Task statement: Report how many lines in the records hold the string "down"; give the number and nothing else.

Entries provided:
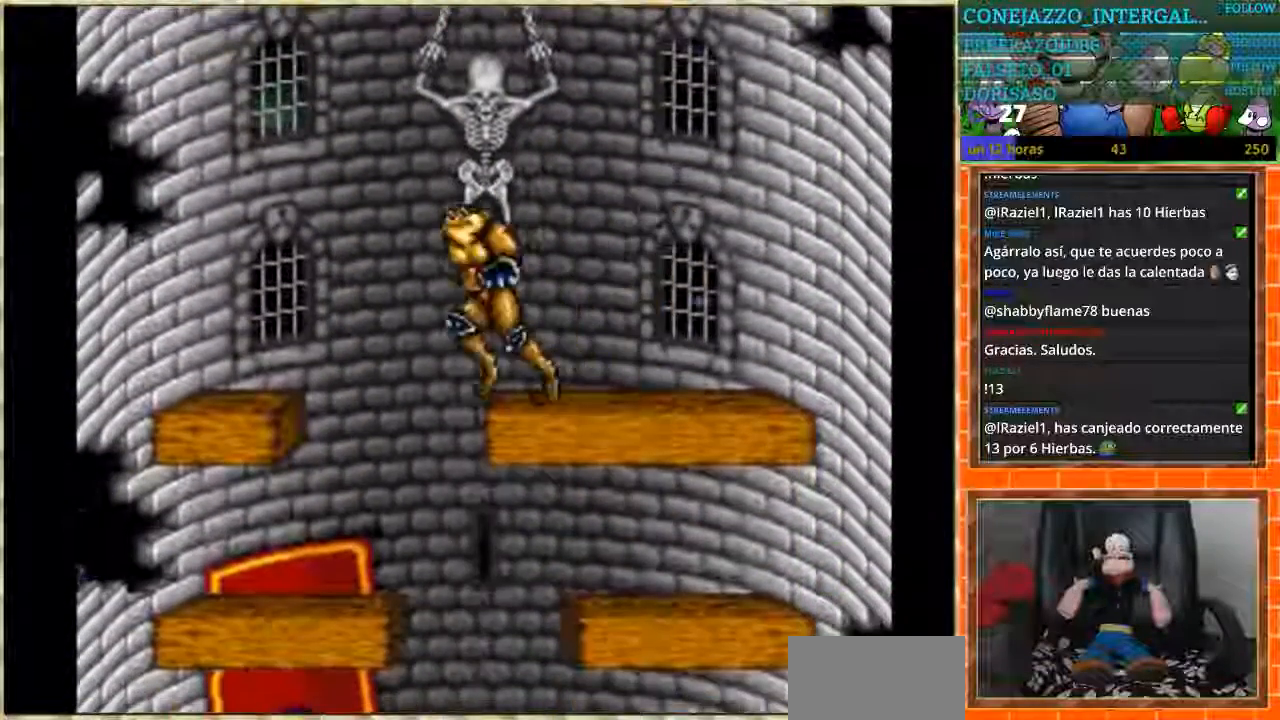
{"buttons": ["DPAD_RIGHT"], "events": [[133, "DPAD_LEFT", "up"], [133, "DPAD_RIGHT", "down"]]}
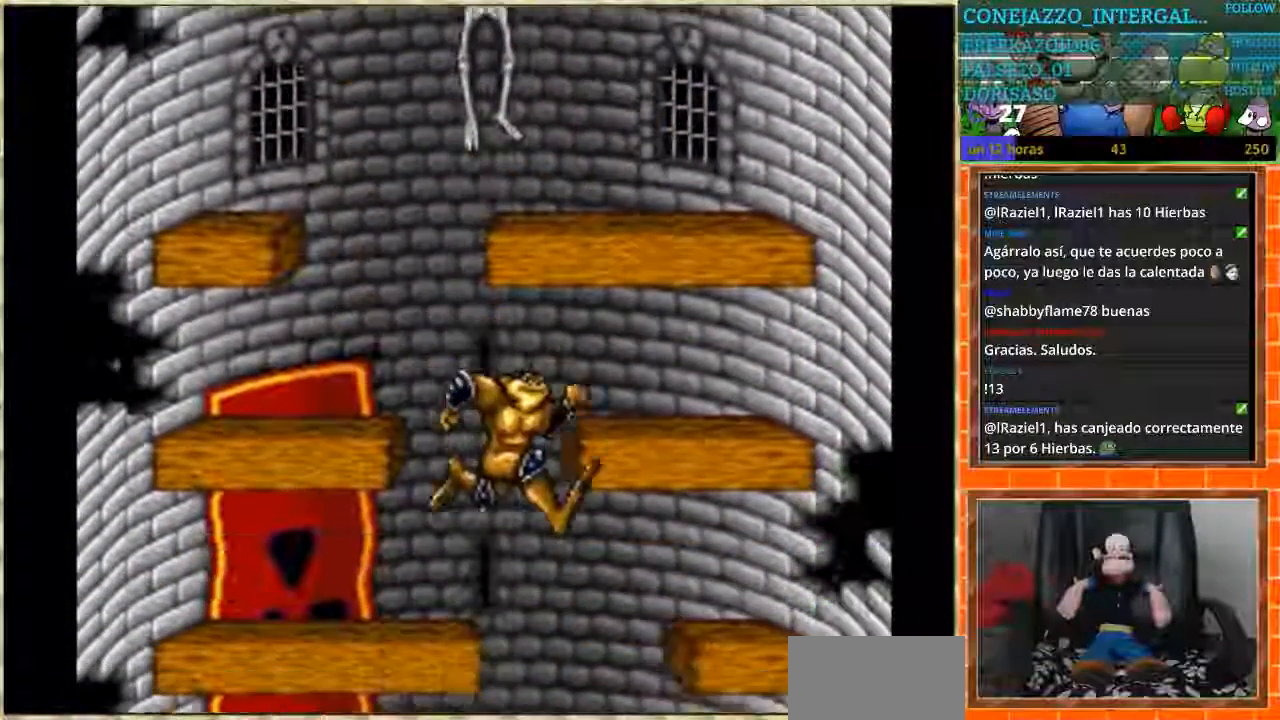
{"buttons": [], "events": [[167, "DPAD_RIGHT", "up"]]}
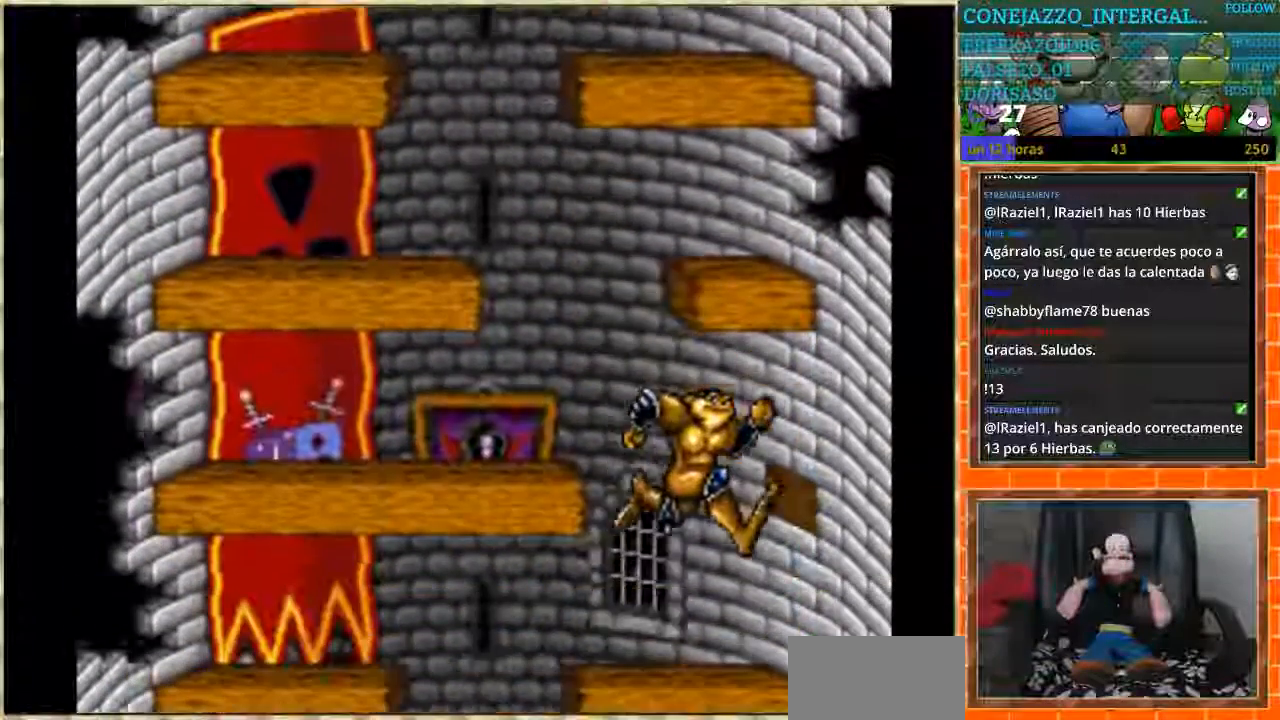
{"buttons": ["DPAD_LEFT"], "events": [[167, "DPAD_LEFT", "down"]]}
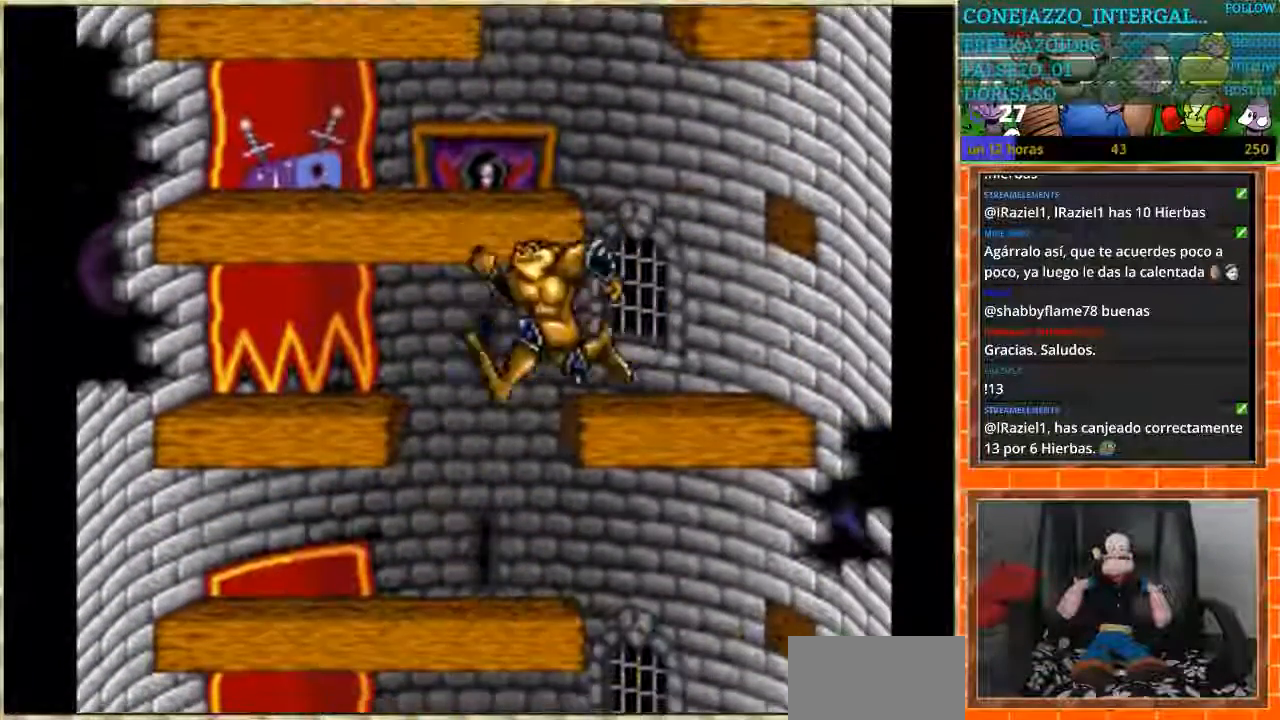
{"buttons": ["DPAD_RIGHT"], "events": [[100, "DPAD_LEFT", "up"], [167, "DPAD_RIGHT", "down"]]}
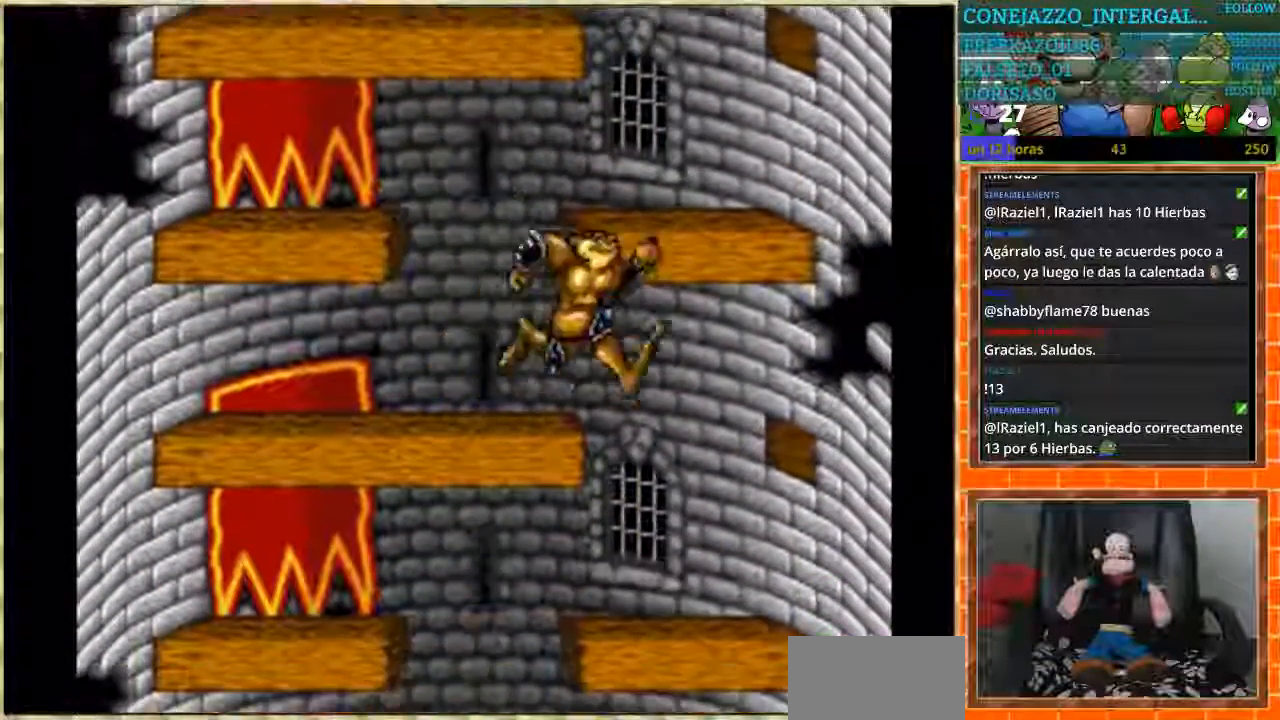
{"buttons": [], "events": [[100, "DPAD_RIGHT", "up"], [133, "DPAD_LEFT", "down"], [500, "DPAD_LEFT", "up"]]}
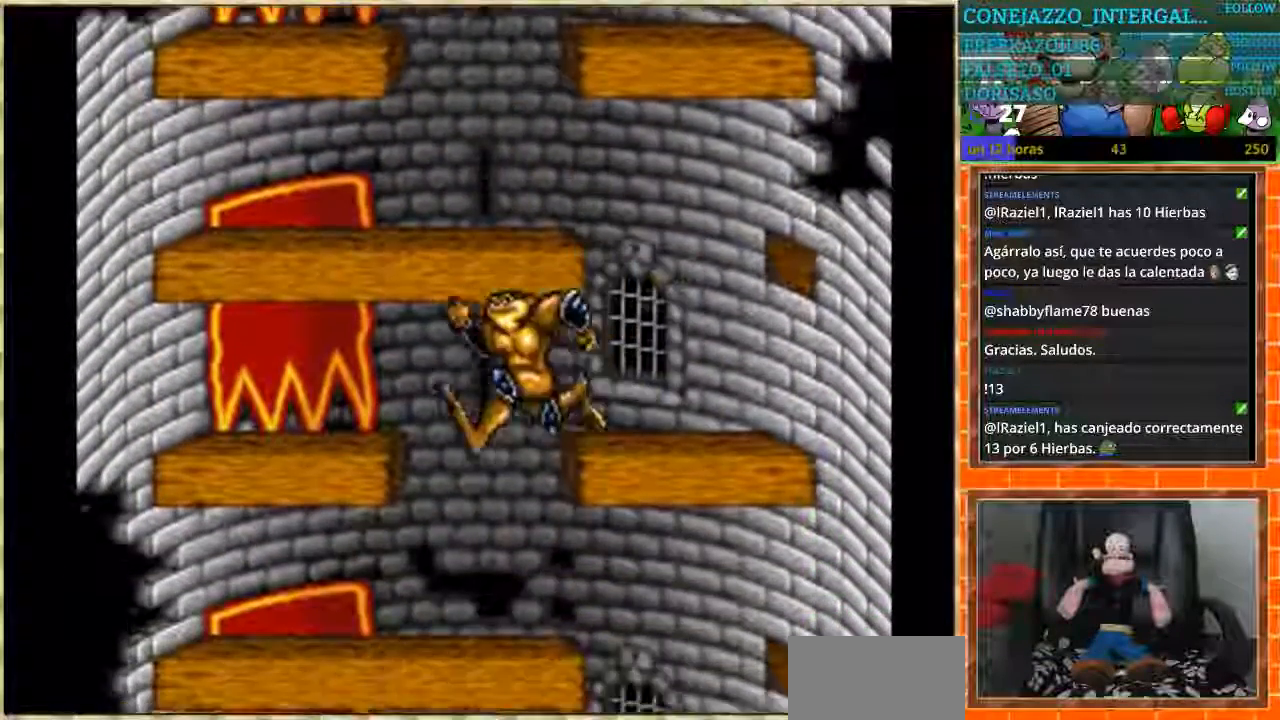
{"buttons": ["DPAD_LEFT"], "events": [[34, "DPAD_RIGHT", "down"], [467, "DPAD_LEFT", "down"], [467, "DPAD_RIGHT", "up"]]}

Answer for this exercise: 5